Bank accounts related to the embattled HNA Group were temporarily frozen after one of its lenders concluded that the collateral being put up by a group unit was being used for multiple borrowings, according to people with knowledge of the matter, the South China Morning Post reported.
The move comes as the conglomerate is facing rising debt pressure with six units of the HNA Group, including Tianjin Tianhai, HNA-Caissa Travel Group, Hainan HNA Infrastructure Investment Group,
Bohai Capital Holding, HNA Investment Group and flagship Hainan Airlines Holding, having suspended their shares from trading in Shenzhen this month, pending major disclosures on the situation in
the coming weeks. Another unit, CCOOP Group, has been halted from trading since November, pending the disclosure of some asset purchases.
Sale of Hong Kong Airlines considered
Highlighting the conglomerate's rising debt pressures, Adam Tan, the chief executive officer of HNA Group Co reportedly cancelled plans to attend this week’s World Economic Forum’s annual meeting in Davos, Switzerland. Although the company declined to provide further details, Bloomberg quoted an internal memo from Tan saying that the company would cut costs “dramatically” and urged employees to cut down on unnecessary expenses because 2018 will be HNA’s “Year of Efficiency.”
As financial pressures have been piling up at HNA, one of the world’s most indebted companies, after the conglomerate spent tens of billions of dollars in an acquisition spree in recent years, the Group reportedly is considering the sale of Hong Kong Airlines, one of the flagship units in the group, Sydney-based consultancy CAPA reported.

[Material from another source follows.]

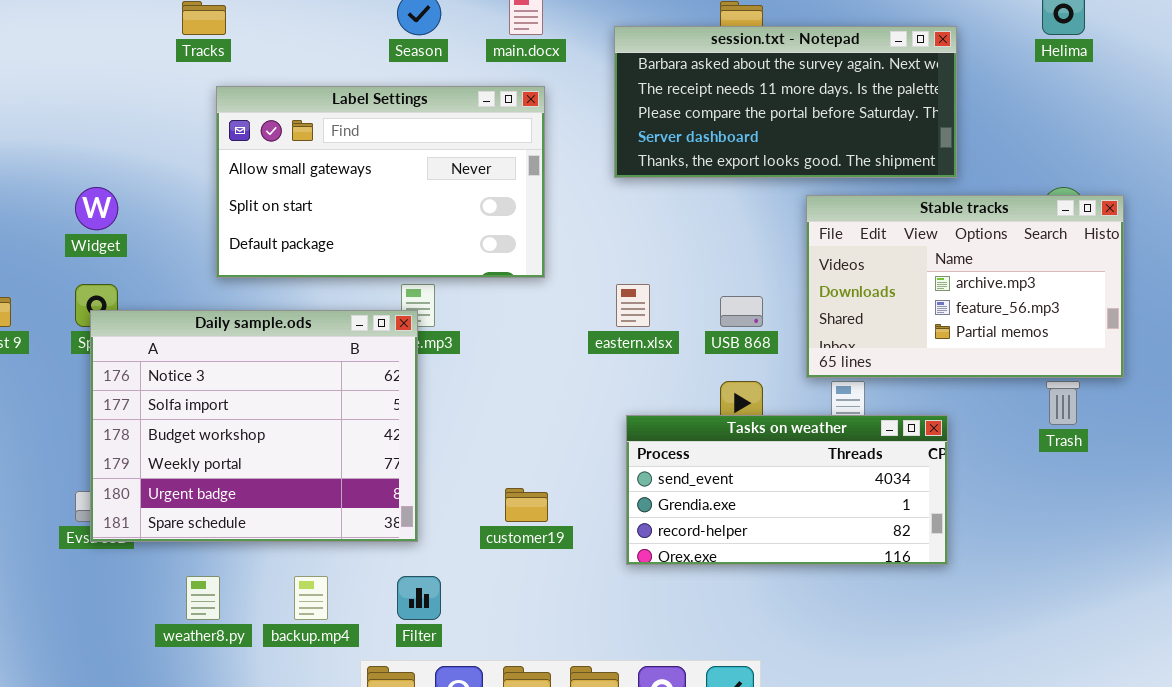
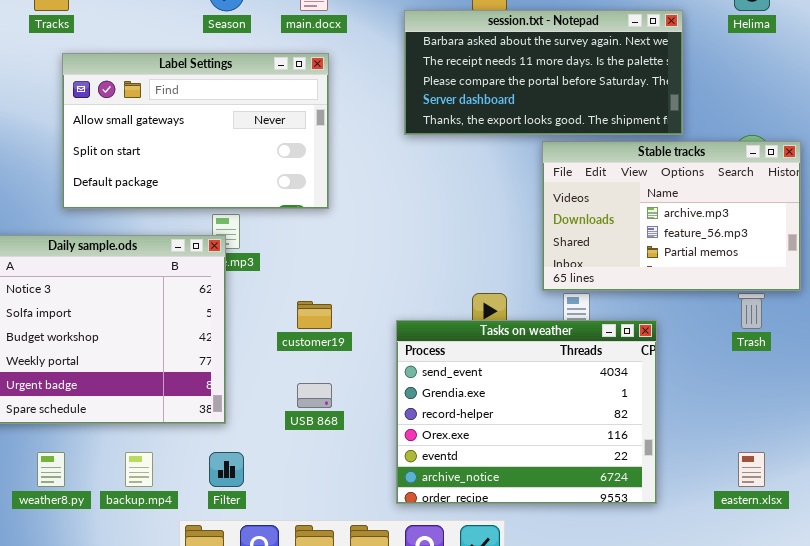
session.txt - Notepad: [614,26,957,178] -> [404,10,683,135], moved
eastern.xlsx: [616,284,650,327] -> [738,452,765,487], moved
USB 868: [720,296,763,327] -> [297,383,332,408], moved
Tasks on weather: [626,415,948,565] -> [396,320,657,504], resized
customer19: [505,488,548,522] -> [297,301,332,329], moved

CAPA noted this week that there has been "speculation that HNA has too much pride to sell Hong Kong Airlines, unless for an exceptional price. Then again, selling Hong Kong Airlines could be easier: unlike HNA's airlines in mainland China, Hong Kong Airlines has no government ownership, and the local market has a more open regulatory environment."
In a related development, Reuters reported this week that HNA is considering an initial public offering (IPO) or sale of cargo handler Swissport as the cash-strapped conglomerate seeks to fix its finances, people close to the matter said.
The Reuters report added that a process to list or sell Swissport could start as early as the second quarter with HNA hoping to secure a valuation of at least 2.7 billion Swiss francs (USS$3.71 billion) for the firm, the price they paid for it in 2015. Rothschild was advising HNA, the report said.
Financial pressure mounts
However, HNA was expected to wait until its IPO of Swiss caterer Gategroup was executed before proceeding with any Swissport deal, Reuters quoted sources as saying, adding that Swissport also needed to close its acquisition of Australian ground handler Aerocare, expected by the end of the first quarter.
HNA planned to float Gategroup in Zurich around March or April in a deal valuing the firm at about 2 billion Swiss francs including debt, sources close to that deal said.
Swissport has annual sales of 2.7 billion euros and provides ground services for more than 230 million passengers, handling 4.3 million tonnes of cargo a year for 835 aviation clients.
Reuters also quoted HNA Group chairman Chen Feng as saying last week that he was confident China's aviation-to-financial services conglomerate would manage its cash crunch, and would continue to receive support from banks and other financial institutions this year.
With the latest decision by Chinese banks to freeze HNA’s accounts because multiple loans have been tied to the same collateral, makes that assumption rather contradictory.